**Job**. Reproduce the listing exactly, keeping every word as it is.

**Data for this exercise**.
--*--

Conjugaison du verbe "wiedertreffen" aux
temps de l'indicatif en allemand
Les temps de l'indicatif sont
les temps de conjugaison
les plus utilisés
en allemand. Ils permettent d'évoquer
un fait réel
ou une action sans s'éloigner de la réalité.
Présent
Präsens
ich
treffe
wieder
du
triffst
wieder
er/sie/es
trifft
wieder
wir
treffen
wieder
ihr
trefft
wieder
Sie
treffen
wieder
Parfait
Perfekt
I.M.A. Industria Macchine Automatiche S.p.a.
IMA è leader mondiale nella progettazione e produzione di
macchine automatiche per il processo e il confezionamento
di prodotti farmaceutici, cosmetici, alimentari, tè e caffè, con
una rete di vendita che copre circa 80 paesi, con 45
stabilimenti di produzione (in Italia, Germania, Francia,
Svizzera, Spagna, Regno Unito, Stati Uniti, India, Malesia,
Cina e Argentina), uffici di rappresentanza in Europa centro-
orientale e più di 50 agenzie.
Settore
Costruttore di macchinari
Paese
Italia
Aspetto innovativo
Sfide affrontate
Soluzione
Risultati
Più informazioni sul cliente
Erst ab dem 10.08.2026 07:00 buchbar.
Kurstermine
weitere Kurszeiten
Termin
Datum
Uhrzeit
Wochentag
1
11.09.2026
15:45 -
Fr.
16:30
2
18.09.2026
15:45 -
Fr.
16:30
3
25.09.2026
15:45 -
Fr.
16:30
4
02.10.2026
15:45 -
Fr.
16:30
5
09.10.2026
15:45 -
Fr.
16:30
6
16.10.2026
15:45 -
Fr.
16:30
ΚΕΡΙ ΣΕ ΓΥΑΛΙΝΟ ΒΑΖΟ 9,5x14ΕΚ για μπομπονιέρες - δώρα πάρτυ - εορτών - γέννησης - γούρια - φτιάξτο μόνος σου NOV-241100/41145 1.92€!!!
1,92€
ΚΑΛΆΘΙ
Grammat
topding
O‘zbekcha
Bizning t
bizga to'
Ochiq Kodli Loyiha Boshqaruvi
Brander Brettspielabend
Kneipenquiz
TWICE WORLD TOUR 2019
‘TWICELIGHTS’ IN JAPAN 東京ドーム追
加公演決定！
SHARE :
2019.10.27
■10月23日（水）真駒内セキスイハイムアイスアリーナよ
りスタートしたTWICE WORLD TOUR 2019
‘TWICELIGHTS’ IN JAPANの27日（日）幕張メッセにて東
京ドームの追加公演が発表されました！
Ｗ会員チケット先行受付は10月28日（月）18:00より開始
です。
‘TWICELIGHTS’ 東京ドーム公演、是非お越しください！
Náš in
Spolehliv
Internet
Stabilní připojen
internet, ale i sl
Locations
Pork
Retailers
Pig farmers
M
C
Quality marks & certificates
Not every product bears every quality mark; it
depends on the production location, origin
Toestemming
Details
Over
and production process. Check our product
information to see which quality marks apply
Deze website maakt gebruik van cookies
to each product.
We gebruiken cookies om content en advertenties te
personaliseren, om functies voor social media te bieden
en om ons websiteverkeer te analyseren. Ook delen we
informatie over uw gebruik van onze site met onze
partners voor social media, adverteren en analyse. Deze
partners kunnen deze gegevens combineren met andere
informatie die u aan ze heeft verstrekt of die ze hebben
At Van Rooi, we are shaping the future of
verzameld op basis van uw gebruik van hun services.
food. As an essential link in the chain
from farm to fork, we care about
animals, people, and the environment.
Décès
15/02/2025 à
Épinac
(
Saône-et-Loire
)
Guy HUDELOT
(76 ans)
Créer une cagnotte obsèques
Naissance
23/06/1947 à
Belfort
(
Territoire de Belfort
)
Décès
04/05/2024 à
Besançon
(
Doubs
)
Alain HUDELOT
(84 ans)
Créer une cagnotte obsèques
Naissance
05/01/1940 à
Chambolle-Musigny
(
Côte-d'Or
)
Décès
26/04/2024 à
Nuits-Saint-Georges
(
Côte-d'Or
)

--*--

**Written reply**.
Conjugaison du verbe "wiedertreffen" aux
temps de l'indicatif en allemand
Les temps de l'indicatif sont
les temps de conjugaison
les plus utilisés
en allemand. Ils permettent d'évoquer
un fait réel
ou une action sans s'éloigner de la réalité.
Présent
Präsens
ich
treffe
wieder
du
triffst
wieder
er/sie/es
trifft
wieder
wir
treffen
wieder
ihr
trefft
wieder
Sie
treffen
wieder
Parfait
Perfekt
I.M.A. Industria Macchine Automatiche S.p.a.
IMA è leader mondiale nella progettazione e produzione di
macchine automatiche per il processo e il confezionamento
di prodotti farmaceutici, cosmetici, alimentari, tè e caffè, con
una rete di vendita che copre circa 80 paesi, con 45
stabilimenti di produzione (in Italia, Germania, Francia,
Svizzera, Spagna, Regno Unito, Stati Uniti, India, Malesia,
Cina e Argentina), uffici di rappresentanza in Europa centro-
orientale e più di 50 agenzie.
Settore
Costruttore di macchinari
Paese
Italia
Aspetto innovativo
Sfide affrontate
Soluzione
Risultati
Più informazioni sul cliente
Erst ab dem 10.08.2026 07:00 buchbar.
Kurstermine
weitere Kurszeiten
Termin
Datum
Uhrzeit
Wochentag
1
11.09.2026
15:45 -
Fr.
16:30
2
18.09.2026
15:45 -
Fr.
16:30
3
25.09.2026
15:45 -
Fr.
16:30
4
02.10.2026
15:45 -
Fr.
16:30
5
09.10.2026
15:45 -
Fr.
16:30
6
16.10.2026
15:45 -
Fr.
16:30
ΚΕΡΙ ΣΕ ΓΥΑΛΙΝΟ ΒΑΖΟ 9,5x14ΕΚ για μπομπονιέρες - δώρα πάρτυ - εορτών - γέννησης - γούρια - φτιάξτο μόνος σου NOV-241100/41145 1.92€!!!
1,92€
ΚΑΛΆΘΙ
Grammat
topding
O‘zbekcha
Bizning t
bizga to'
Ochiq Kodli Loyiha Boshqaruvi
Brander Brettspielabend
Kneipenquiz
TWICE WORLD TOUR 2019
‘TWICELIGHTS’ IN JAPAN 東京ドーム追
加公演決定！
SHARE :
2019.10.27
■10月23日（水）真駒内セキスイハイムアイスアリーナよ
りスタートしたTWICE WORLD TOUR 2019
‘TWICELIGHTS’ IN JAPANの27日（日）幕張メッセにて東
京ドームの追加公演が発表されました！
Ｗ会員チケット先行受付は10月28日（月）18:00より開始
です。
‘TWICELIGHTS’ 東京ドーム公演、是非お越しください！
Náš in
Spolehliv
Internet
Stabilní připojen
internet, ale i sl
Locations
Pork
Retailers
Pig farmers
M
C
Quality marks & certificates
Not every product bears every quality mark; it
depends on the production location, origin
Toestemming
Details
Over
and production process. Check our product
information to see which quality marks apply
Deze website maakt gebruik van cookies
to each product.
We gebruiken cookies om content en advertenties te
personaliseren, om functies voor social media te bieden
en om ons websiteverkeer te analyseren. Ook delen we
informatie over uw gebruik van onze site met onze
partners voor social media, adverteren en analyse. Deze
partners kunnen deze gegevens combineren met andere
informatie die u aan ze heeft verstrekt of die ze hebben
At Van Rooi, we are shaping the future of
verzameld op basis van uw gebruik van hun services.
food. As an essential link in the chain
from farm to fork, we care about
animals, people, and the environment.
Décès
15/02/2025 à
Épinac
(
Saône-et-Loire
)
Guy HUDELOT
(76 ans)
Créer une cagnotte obsèques
Naissance
23/06/1947 à
Belfort
(
Territoire de Belfort
)
Décès
04/05/2024 à
Besançon
(
Doubs
)
Alain HUDELOT
(84 ans)
Créer une cagnotte obsèques
Naissance
05/01/1940 à
Chambolle-Musigny
(
Côte-d'Or
)
Décès
26/04/2024 à
Nuits-Saint-Georges
(
Côte-d'Or
)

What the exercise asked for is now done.